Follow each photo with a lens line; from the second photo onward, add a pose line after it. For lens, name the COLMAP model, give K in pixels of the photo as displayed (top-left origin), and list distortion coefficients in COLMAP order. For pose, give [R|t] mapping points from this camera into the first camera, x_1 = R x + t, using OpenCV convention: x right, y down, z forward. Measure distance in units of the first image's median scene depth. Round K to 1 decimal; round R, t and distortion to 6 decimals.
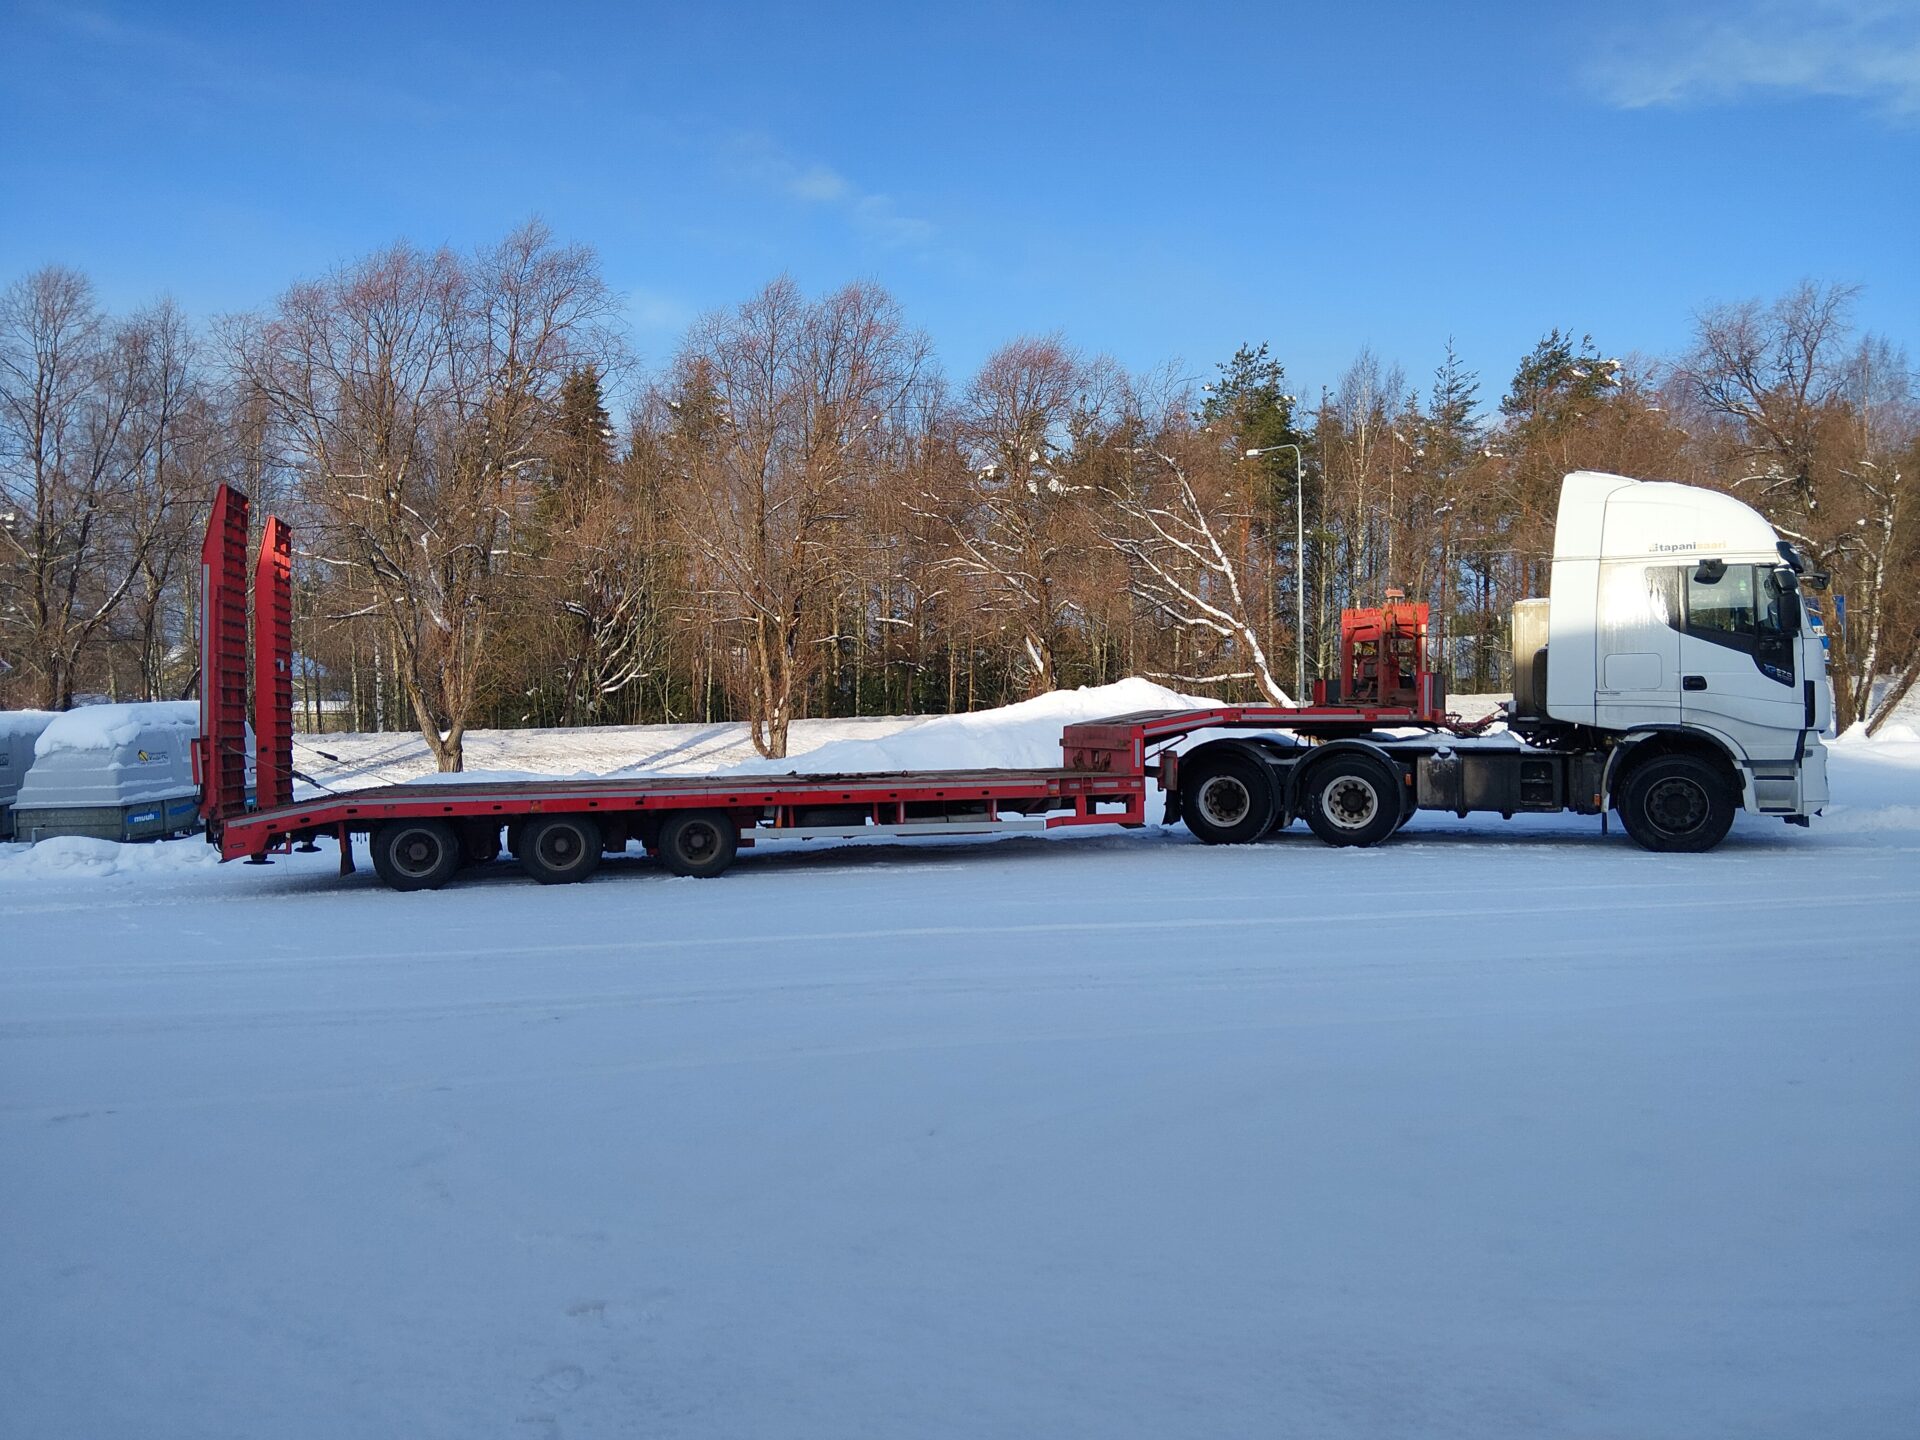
lens RADIAL K [[1436.3, 0, 941.3], [0, 1436.3, 751.8], [0, 0, 1]] dist [0.085584, -0.134091]
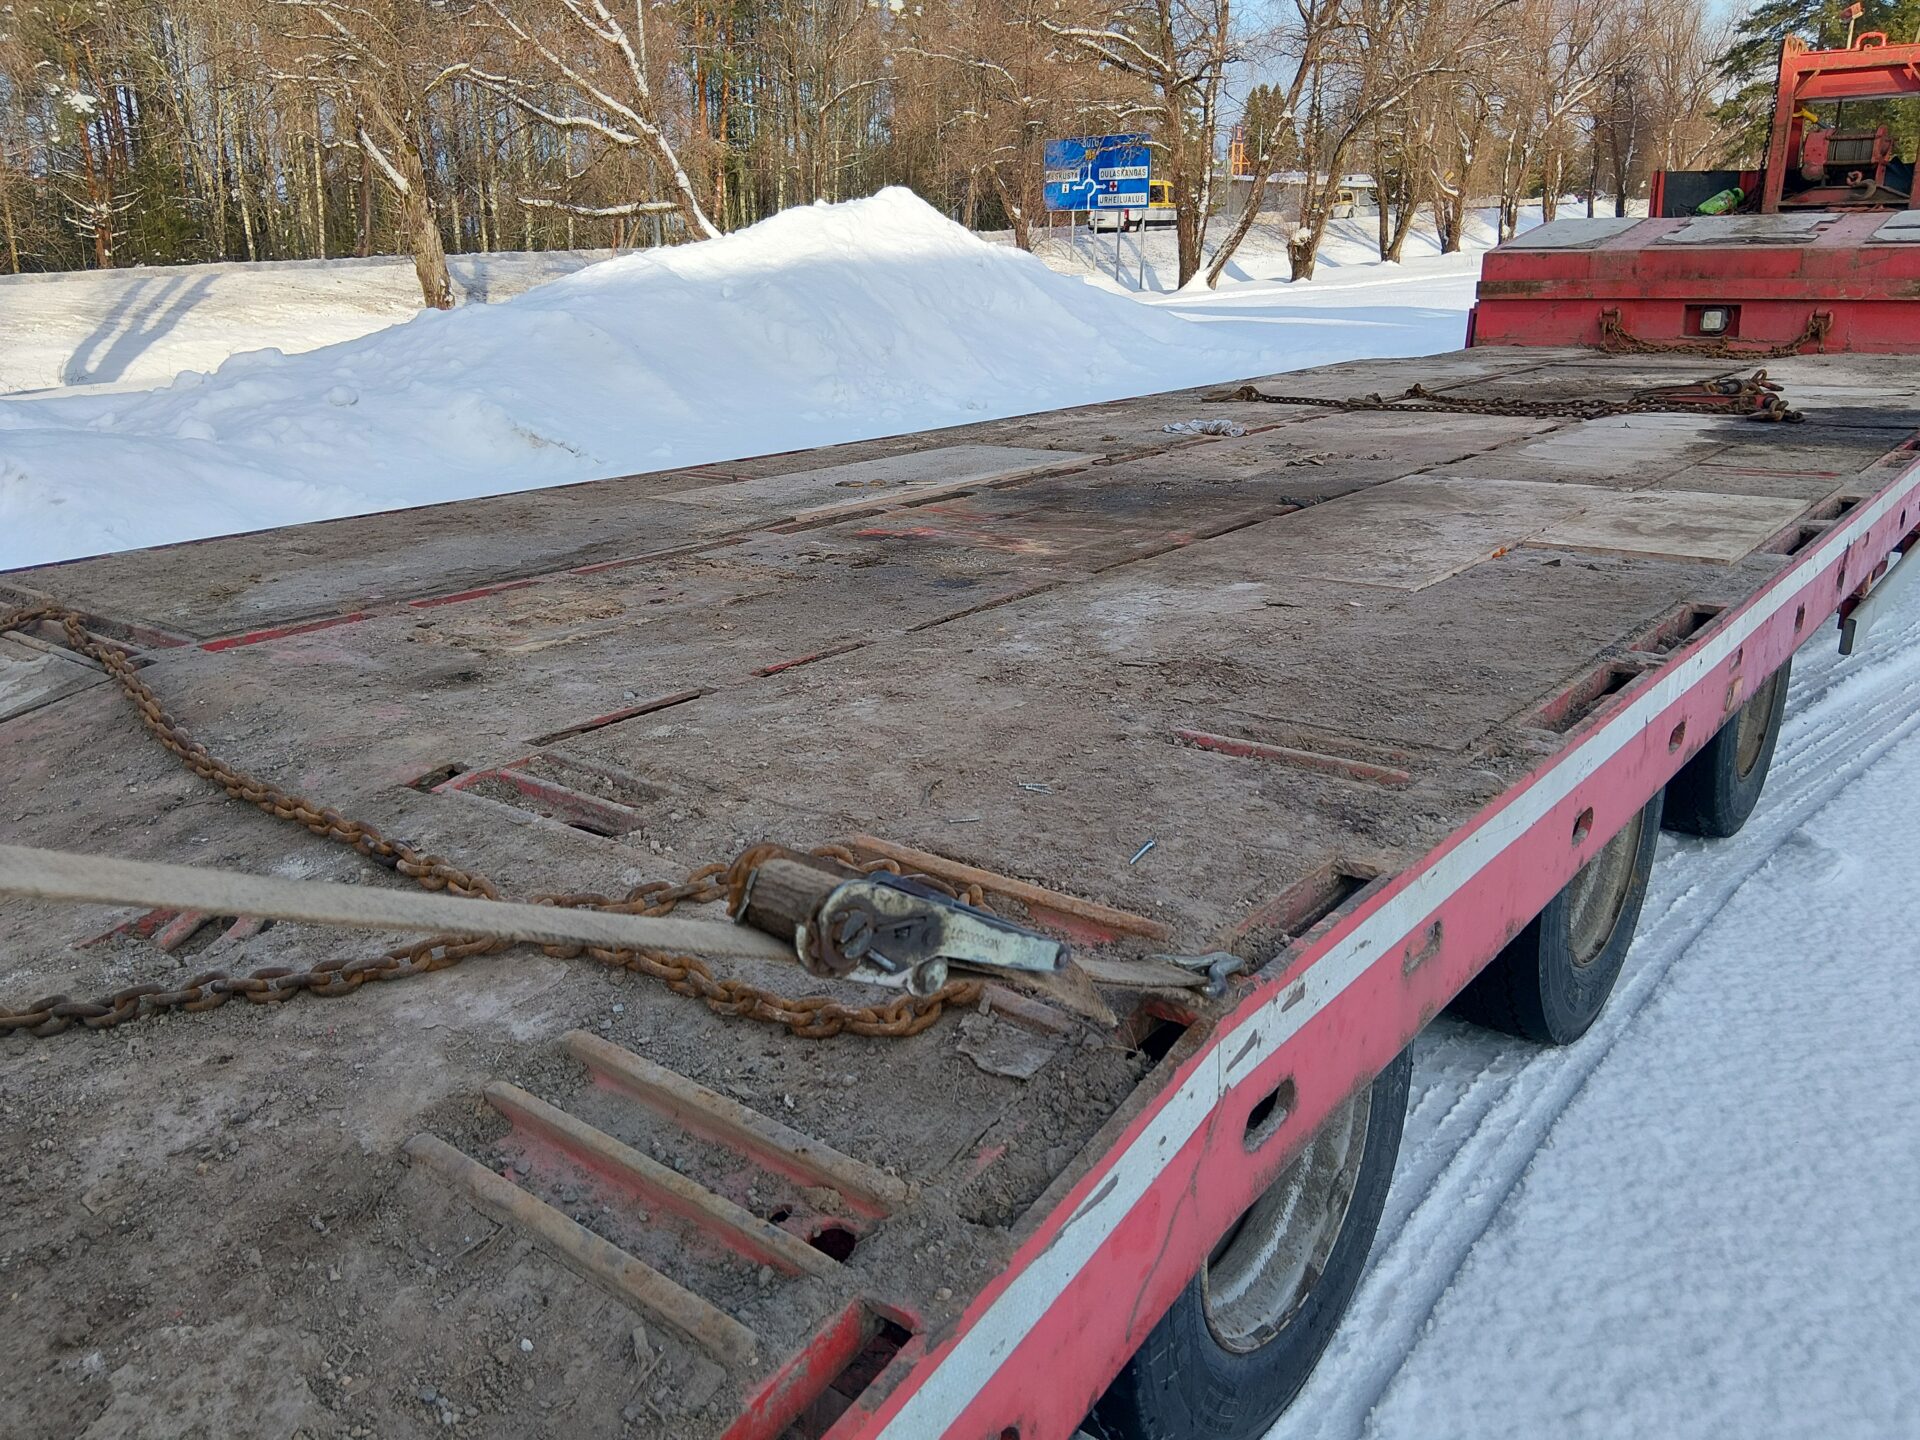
lens RADIAL K [[1436.3, 0, 957.7], [0, 1436.3, 708.3], [0, 0, 1]] dist [0.085584, -0.134091]
pose [[0.775969, -0.188820, 0.601846, -0.152243], [0.025966, 0.962897, 0.268616, -0.003161], [-0.630236, -0.192810, 0.752082, 0.324198]]
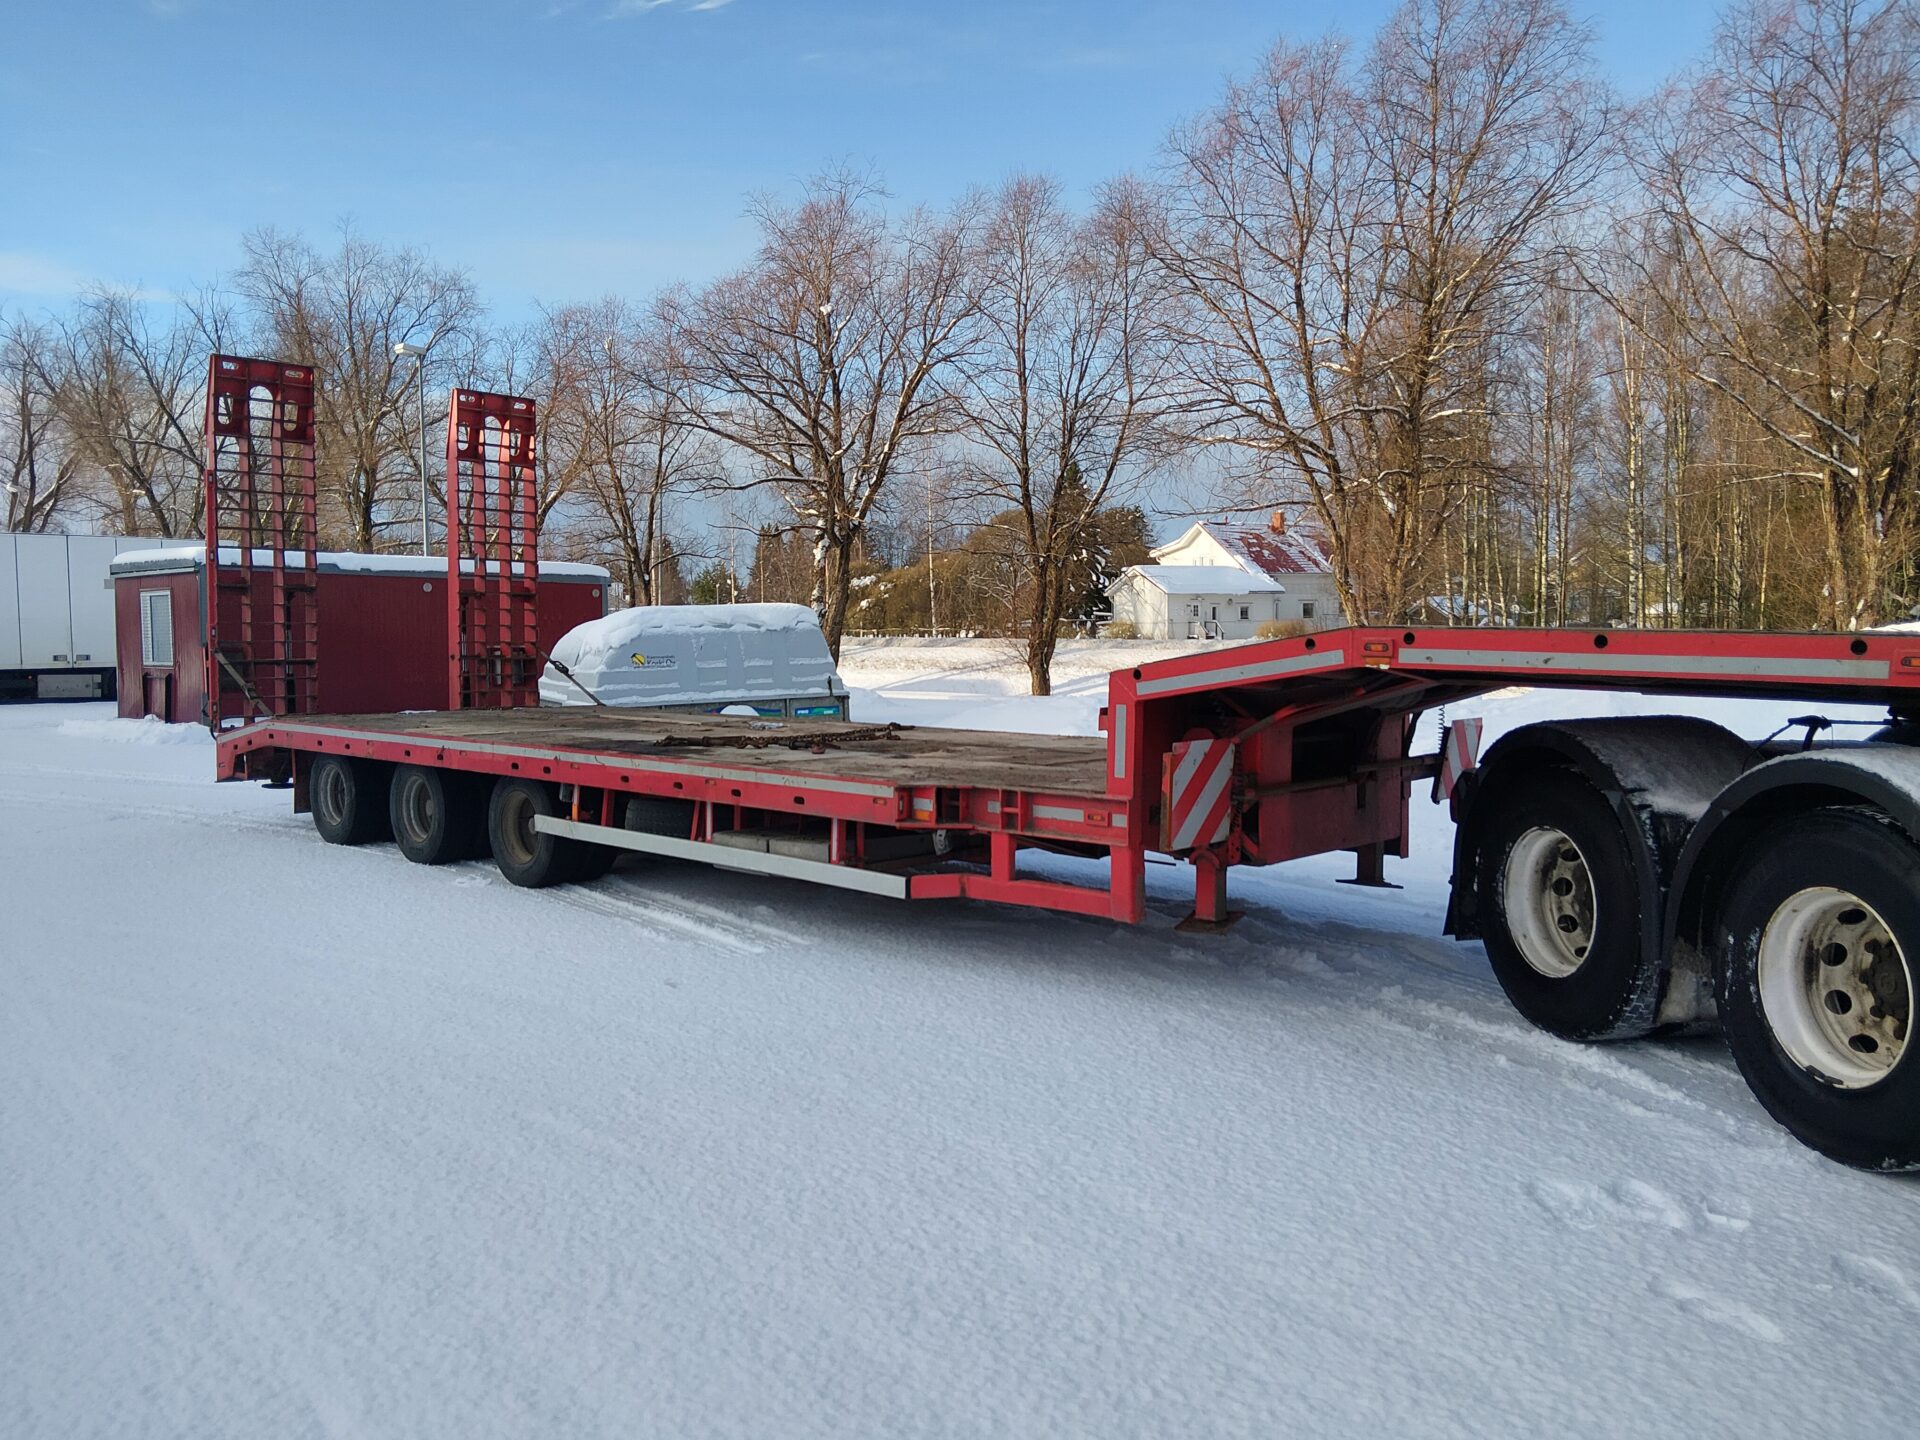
lens RADIAL K [[1436.3, 0, 953.4], [0, 1436.3, 720.2], [0, 0, 1]] dist [0.085584, -0.134091]
pose [[0.571043, 0.068451, -0.818061, 0.161201], [-0.031595, 0.997612, 0.061421, -0.010175], [0.820312, -0.009227, 0.571842, 0.283142]]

··········

EXERCISE AIM: Copy out the records above word for word, keeping every line but omitting the pictures.

YOUR RESPONSE:
Follow each photo with a lens line; from the second photo onward, add a pose line after it. For lens, name the COLMAP model, give K in pixels of the photo as displayed (top-left origin), and list distortion coefficients in COLMAP order. For pose, give [R|t] mapping points from this camera into the first camera, x_1 = R x + t, using OpenCV convention: x right, y down, z forward. Measure distance in units of the first image's median scene depth. Round K to 1 decimal; round R, t and distortion to 6 decimals.
lens RADIAL K [[1436.3, 0, 941.3], [0, 1436.3, 751.8], [0, 0, 1]] dist [0.085584, -0.134091]
lens RADIAL K [[1436.3, 0, 957.7], [0, 1436.3, 708.3], [0, 0, 1]] dist [0.085584, -0.134091]
pose [[0.775969, -0.188820, 0.601846, -0.152243], [0.025966, 0.962897, 0.268616, -0.003161], [-0.630236, -0.192810, 0.752082, 0.324198]]
lens RADIAL K [[1436.3, 0, 953.4], [0, 1436.3, 720.2], [0, 0, 1]] dist [0.085584, -0.134091]
pose [[0.571043, 0.068451, -0.818061, 0.161201], [-0.031595, 0.997612, 0.061421, -0.010175], [0.820312, -0.009227, 0.571842, 0.283142]]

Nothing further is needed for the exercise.